Esas obras constituyen una de las características más notables del
camposanto, ejecutadas en los variados estilos arquitectónicos y
materiales, de acuerdo con la fecha de construcción y la posición
económica del fallecido.
Verdadero monumento arquitectónico de la antigüedad, la Necrópolis de
Colón cuenta además con el honor de ser el único cementerio americano
dedicado al gran navegante, descubridor de la Isla y de otros
importantes destinos en el continente americano.
Si impresionantes son las construcciones, no menos formidables resultan
sus estatuas, como el conjunto escultórico dedicado a un grupo de
bomberos muertos en 189. Esta obra funeraria de unos diez metros de
alto, obra del escultor español Agustín Querol, representa a los
bomberos fallecidos.
La tumba más popular y sin duda la más visitada es la de Amelia Goire de
la Hoz, una dama de alta alcurnia, conocida ahora como "La Milagrosa".
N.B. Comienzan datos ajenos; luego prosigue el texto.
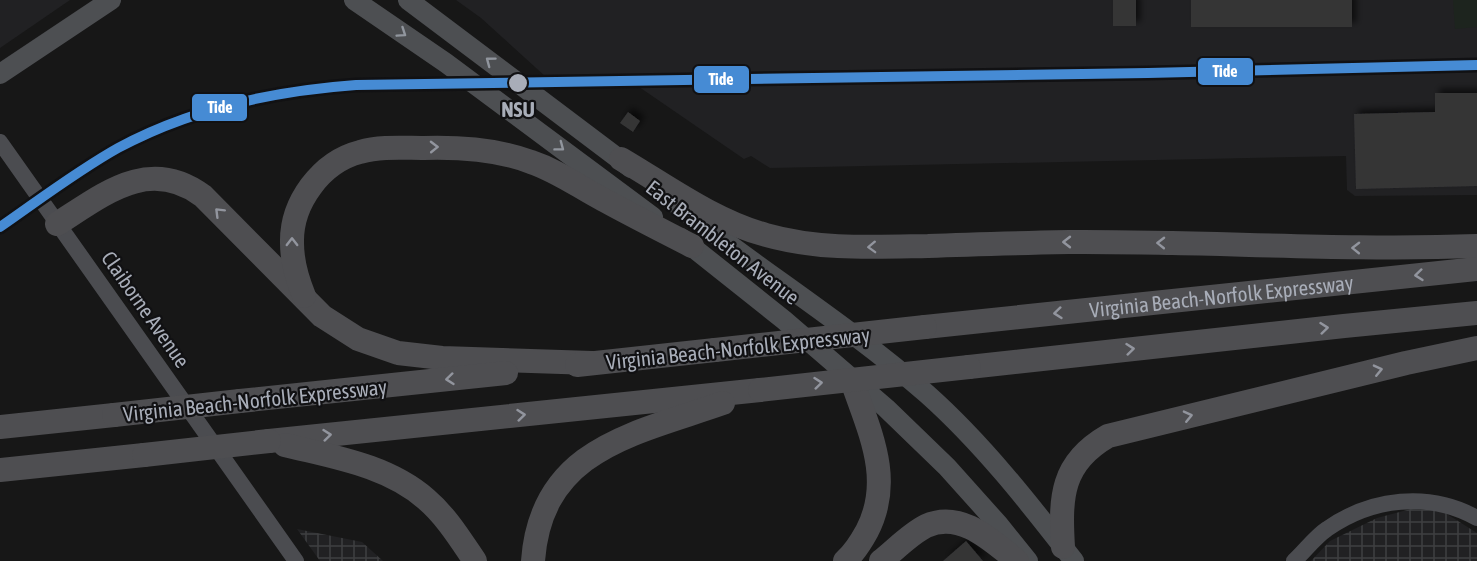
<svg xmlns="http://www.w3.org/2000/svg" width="1477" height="561" font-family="'Asap Condensed',sans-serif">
	<defs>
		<pattern id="industrial-grid" width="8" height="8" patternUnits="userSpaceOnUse" patternTransform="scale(1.5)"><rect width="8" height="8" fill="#212123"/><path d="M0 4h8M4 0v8" fill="none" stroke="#3e3f41"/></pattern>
		<filter id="shadow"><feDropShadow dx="4.5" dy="-4.5" stdDeviation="3" flood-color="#0009"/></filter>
	</defs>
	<rect width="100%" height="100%" fill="#171717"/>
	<g fill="#212123">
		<path d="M0,0H70L0,48Z"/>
		<path d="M456,0H1477V195L1355,196L1347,190L1346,156L770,168L751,156L744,159L626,78L832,72L546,77L481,18Z"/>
	</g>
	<g fill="url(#industrial-grid)">
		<path d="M1411,509L1442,511L1477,533V561H1311L1330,541L1377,518Z"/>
		<path d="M297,529L362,542L383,561H320Z"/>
	</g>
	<path fill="#1d241e" d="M1453,0H1477V27L1455,29Z"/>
	<g fill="#353536" filter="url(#shadow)">
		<rect x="1113" y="0" width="23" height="26"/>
		<rect x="1191" y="0" width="161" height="27"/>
		<path d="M1435,93H1477V186L1356,189L1354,114L1435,112Z"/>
		<path d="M628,112L640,121L633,132L620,123Z"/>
		<path d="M966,541L983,561H943Z"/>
	</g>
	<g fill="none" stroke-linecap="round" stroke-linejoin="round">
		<g stroke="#4b4c50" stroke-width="16">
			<path d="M0,142L296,561"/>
			<path d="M1294,561C1305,551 1315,537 1327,529C1371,498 1429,491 1477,518"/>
		</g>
		<g stroke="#4d4f52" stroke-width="20">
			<path d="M354,0L446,63L653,217"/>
			<path d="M408,0L631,168"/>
			<path d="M0,74L111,0"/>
			<path d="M670,199C754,267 846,323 927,394C982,443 1029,503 1074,561"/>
			<path d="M681,238L784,320L886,408L947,467L999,525L1028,561"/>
		</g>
		<g stroke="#4e4e51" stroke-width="24">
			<path d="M621,159C667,186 714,221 766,235C819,250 873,247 928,246C975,244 1022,243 1069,242C1205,241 1341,251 1477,246"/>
			<path d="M57,224C104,194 149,156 203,196L322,316L358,339L398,353L442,358L592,363"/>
			<path d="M304,296C297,279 292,262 292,243C291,203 321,162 360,152C381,146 403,148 424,148C460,147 497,149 531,162C558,171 579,187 604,200C633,216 663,231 692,246"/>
			<path id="s1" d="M925,327L1477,269"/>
			<path d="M577,365L715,350"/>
			<path d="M969,367L1344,326L1477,313"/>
			<path d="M240,401L506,373"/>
			<path d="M0,427L114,415"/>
			<path d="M269,441L760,390"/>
			<path d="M285,445C333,457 387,465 426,499C446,516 460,539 475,561"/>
			<path d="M0,470L144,455"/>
			<path d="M1063,547C1060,497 1061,463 1108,436L1406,363L1477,348"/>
			<path d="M533,561C541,448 635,434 723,403"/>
			<path d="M845,561C854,553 861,542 867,531C894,479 869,431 852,381"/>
			<path d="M881,561C895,550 910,534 926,526C961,510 992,541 1017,561"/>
		</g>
		<g stroke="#4e4e51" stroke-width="24">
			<path d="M715,350L925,327"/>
			<path d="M760,390L969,367"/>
			<path d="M114,415L240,401"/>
			<path d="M144,455L269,441"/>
		</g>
		<g stroke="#111113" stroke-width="15">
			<path id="rail-1" d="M0,227C39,200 77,171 118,148C192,108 273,91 356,85L1148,73L1477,65"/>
		</g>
		<use href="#rail-1" stroke="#468bd4" stroke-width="10"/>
	</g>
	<defs><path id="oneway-chevron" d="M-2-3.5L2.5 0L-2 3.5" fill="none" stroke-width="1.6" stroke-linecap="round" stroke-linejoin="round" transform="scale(1.5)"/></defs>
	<g stroke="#91969e">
		<use href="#oneway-chevron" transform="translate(402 33) rotate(34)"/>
		<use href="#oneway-chevron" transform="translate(490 61) rotate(-143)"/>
		<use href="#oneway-chevron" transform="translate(560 147) rotate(37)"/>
	</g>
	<g stroke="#92959e">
		<use href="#oneway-chevron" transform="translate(434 147) rotate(-1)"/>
		<use href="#oneway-chevron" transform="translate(219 212) rotate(-135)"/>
		<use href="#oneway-chevron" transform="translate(292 242) rotate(-90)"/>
		<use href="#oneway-chevron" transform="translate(1067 242) rotate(180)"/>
		<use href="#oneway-chevron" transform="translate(1161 243) rotate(-179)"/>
		<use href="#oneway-chevron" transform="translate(872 247) rotate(178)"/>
		<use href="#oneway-chevron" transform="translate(1356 248) rotate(-179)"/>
		<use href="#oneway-chevron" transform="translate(1419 275) rotate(174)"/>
		<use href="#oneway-chevron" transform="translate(1058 313) rotate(174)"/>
		<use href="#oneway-chevron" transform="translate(1324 328) rotate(-6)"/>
		<use href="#oneway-chevron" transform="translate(1130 349) rotate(-6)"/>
		<use href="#oneway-chevron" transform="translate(1378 370) rotate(-13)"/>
		<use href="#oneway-chevron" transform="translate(450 379) rotate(174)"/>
		<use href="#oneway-chevron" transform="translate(818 383) rotate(-6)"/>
		<use href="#oneway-chevron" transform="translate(521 415) rotate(-6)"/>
		<use href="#oneway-chevron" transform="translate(1188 416) rotate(-13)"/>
		<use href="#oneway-chevron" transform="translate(327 435) rotate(-6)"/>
	</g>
	<circle fill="#a8adb8" stroke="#111113" stroke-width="2" cx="518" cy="83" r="10"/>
	<g text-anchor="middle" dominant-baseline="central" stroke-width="4.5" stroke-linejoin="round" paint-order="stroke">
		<g font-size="21" font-weight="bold" fill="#a8adb8" stroke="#111113">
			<text x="518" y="109">NSU</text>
		</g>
		<g font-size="21" fill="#a8adb8" stroke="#111113">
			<text transform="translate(723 242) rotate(38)">East Brambleton Avenue</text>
			<text stroke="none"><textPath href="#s1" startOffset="298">Virginia Beach-Norfolk Expressway</textPath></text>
			<text transform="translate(146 309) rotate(55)">Claiborne Avenue</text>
			<text transform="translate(738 348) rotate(-6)">Virginia Beach-Norfolk Expressway</text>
			<text transform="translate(255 400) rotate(-6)">Virginia Beach-Norfolk Expressway</text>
		</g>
	</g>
	<g stroke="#111113" stroke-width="2">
		<rect x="1197" y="57" width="57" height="29" rx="6" fill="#468bd4"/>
		<rect x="693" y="65" width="57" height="29" rx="6" fill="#468bd4"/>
		<rect x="191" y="93" width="57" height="29" rx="6" fill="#468bd4"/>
	</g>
	<g font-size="16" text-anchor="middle" font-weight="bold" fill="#fff">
		<text x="1225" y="77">Tide</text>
		<text x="721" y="85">Tide</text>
		<text x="220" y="113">Tide</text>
	</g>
</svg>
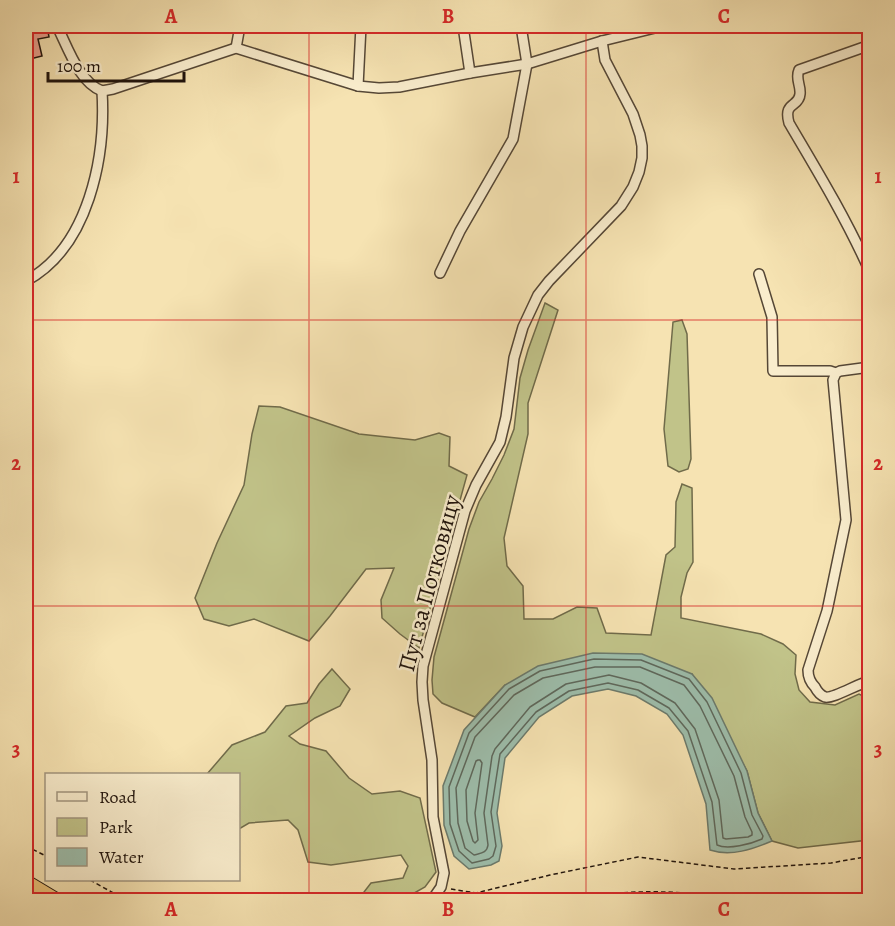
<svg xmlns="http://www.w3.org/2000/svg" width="895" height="926" font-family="Alegreya,serif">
  <rect width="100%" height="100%" fill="#f6e3b2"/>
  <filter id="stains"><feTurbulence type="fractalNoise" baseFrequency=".00333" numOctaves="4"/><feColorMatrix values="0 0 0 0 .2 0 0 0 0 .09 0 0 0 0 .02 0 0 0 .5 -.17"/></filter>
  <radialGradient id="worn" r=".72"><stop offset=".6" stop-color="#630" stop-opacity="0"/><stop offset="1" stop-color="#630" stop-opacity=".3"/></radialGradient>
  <g fill="#c1c389" stroke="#706b4a" stroke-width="1.5">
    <path d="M545,303L558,310L528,403V434L504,538L507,566L523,586L524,619H553L577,607L597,608L606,633L651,635L666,555L675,547L676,502L682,484L692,488L693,562L687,573L681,597V618L761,634L783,644L796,655L795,674L799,690L810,702L835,705L859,694L869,699V840L798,848L772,841L758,813L747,771L692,674L505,685L475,717L442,703L433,694L432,680L434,657L469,529L479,502L492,479L504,455L514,429L520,378L528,350Z"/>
    <path d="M682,320L687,334L691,459L688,469L679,472L668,466L664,429L673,322Z"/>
    <path d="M259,406L280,407L359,434L415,440L439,433L450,437L449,466L467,475L419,648L400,634L382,618L381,600L394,568L366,569L330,616L309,641L254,619L229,626L204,619L195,598L217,543L244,485L252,434Z"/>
    <path d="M332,669L350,689L340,706L315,718L289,736L300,744L326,751L349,778L372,794L400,791L420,798L436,872L425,887L402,900H369L364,892L371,883L403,878L408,866L401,855L331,865L308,862L298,830L288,820L249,823L239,829L238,774H207L232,745L265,732L286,706L307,703L319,684Z"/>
  </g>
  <path fill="#9dbeac" stroke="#6b7a6c" stroke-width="1.5" d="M593,653L642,654L692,674L712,698L747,771L758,813L772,841C753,849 731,857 710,850L706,804L683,735L667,714L636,696L608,689L572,696L539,717L505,758L497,813L502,846L499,861L491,865L469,869L454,856L444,825L443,786L464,730L505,685L538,666Z"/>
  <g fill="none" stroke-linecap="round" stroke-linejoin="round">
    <g stroke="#5e685c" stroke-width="1.5">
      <path d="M594,659L641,660L689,679L707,702L741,773L752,815L763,836L762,839C751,844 728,850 717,845L712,802L688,731L669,708L638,690L608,683L569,691L536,712L500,754L491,812L496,846L493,856L489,859L472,863L459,851L450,824L449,787L469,733L509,689L540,671Z"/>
      <path d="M595,667H640L684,685L700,706L734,776L745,817L752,832V835L748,837L726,839L723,838L719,800L695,729L675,703L641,683L609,675L566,684L530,707L495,749L492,756L484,813L488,845C487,853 481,853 474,855L465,848L458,823L456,788L475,737L514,695L543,678Z"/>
      <path d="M478,760H480L482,763L475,813L478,840L475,843L473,841L467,821L466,790L476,761Z"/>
    </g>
  </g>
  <path fill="#e9a08d" stroke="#1f130c" stroke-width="1.5" d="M26,26H47L49,37L38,39L42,56L26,60Z"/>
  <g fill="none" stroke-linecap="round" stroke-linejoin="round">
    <g stroke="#554736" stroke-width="12">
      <g id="minor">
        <path d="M57,26C68,48 79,82 102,91"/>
        <path d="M463,26L470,73"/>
        <path d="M675,26L707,27L737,26"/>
        <path d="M870,45L799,70C795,79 801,85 800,94C799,108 783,101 789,123C818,172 847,220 870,272"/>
        <path d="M236,48L240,26"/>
        <path d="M358,86L361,26"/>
        <path d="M102,91L113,89L236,48L358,86L379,88L399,87L470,73L527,64L602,41L663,26"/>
        <path d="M440,273L460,231L513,139L527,64L521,26"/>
        <path d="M759,274L772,317L773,371H830L836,373"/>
        <path d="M26,281C89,247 106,157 102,91"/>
        <path d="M870,367L840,371L836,373L833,380L846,520L827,611L808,670C808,677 810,682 815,687C817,691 820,695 825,697C833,699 859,683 870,681"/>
        <path d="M432,900L441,887L444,873L433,817L432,760L423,700L422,682L423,666L465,511L476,485L500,442L506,417L514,358L523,327L538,295L549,281L621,206L633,187L639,172L642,158V146L640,135L633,114L605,60L602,41"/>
      </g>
    </g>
    <g stroke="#1f130c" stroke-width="16">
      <path id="highway" d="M26,882L56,900"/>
    </g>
    <g stroke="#1f130c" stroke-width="1.5" stroke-dasharray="4.5 3" stroke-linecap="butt">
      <path d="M26,846L46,856"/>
      <path d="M90,880L126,900"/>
      <path d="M451,889L476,893L550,875L638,857L734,869L831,863L870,856"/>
      <path d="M564,900C597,894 631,891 665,892C697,893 728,897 760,899C799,901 832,899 870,892"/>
    </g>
    <use href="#minor" stroke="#f9edcd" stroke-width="9"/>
    <use href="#highway" stroke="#ebc279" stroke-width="14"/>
  </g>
  <path fill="none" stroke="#d62828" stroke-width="1.5" stroke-opacity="0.55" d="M309,26V900M586,26V900M26,320H870M26,606H870"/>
  <g text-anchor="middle" stroke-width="5" stroke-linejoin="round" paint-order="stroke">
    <g font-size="24" fill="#1f130c" stroke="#f9edcd">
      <text transform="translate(429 583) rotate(-75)" y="8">Пут за Потковицу</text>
    </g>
  </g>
  <rect width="895" height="926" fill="none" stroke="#f6e3b2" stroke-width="66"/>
  <rect x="45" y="773" width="195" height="108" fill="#f9edcd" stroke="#a29680" stroke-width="1.5"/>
  <rect x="57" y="792" width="30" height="9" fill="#f9edcd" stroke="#a29680" stroke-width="1.5"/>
  <text x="99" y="803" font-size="18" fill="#1f130c">Road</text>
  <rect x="57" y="818" width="30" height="18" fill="#c1c389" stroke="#a29680" stroke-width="1.5"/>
  <text x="99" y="833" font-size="18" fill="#1f130c">Park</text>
  <rect x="57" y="848" width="30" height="18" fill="#9dbeac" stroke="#a29680" stroke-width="1.5"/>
  <text x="99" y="863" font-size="18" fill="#1f130c">Water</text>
  <path d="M48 72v9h136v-9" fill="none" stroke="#1f130c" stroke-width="3"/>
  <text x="57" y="72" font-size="18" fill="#1f130c" stroke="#f9edcd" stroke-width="4.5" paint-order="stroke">100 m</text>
  <rect x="33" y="33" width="829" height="860" fill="none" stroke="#d62828" stroke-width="2"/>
  <g font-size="20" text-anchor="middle" font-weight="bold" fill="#d62828">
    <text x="171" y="23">A</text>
    <text x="448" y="23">B</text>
    <text x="724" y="23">C</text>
    <text x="16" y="183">1</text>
    <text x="878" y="183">1</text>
    <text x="16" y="470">2</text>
    <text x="878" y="470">2</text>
    <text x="16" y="756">3</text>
    <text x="878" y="756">3</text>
    <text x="171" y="916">A</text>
    <text x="448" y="916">B</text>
    <text x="724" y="916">C</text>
  </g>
  <rect width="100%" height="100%" filter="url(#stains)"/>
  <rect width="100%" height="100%" fill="url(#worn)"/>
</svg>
Amelia Goire, murió el 3 de mayo de 1901 casi al término de su embarazo,
fue sepultada con su hija en su vientre. Se cuenta que al abrir el
sepulcro tiempo después para enterrar al suegro de la finada, esta se
encontró abrazada a su hija.
En la actualidad el sitio se ha convertido en un lugar espontáneo de
peregrinación popular producto del mito donde miles de creyentes piden
favores y hacen promesas de todo tipo.
Representaciones y mensajes de gran cantidad de promesas cumplidas
aparecen documentados en su tumba por creyentes, entre ellos sobresalen
ropa de bebé, flores, muñecos, adornos y placas de agradecimiento.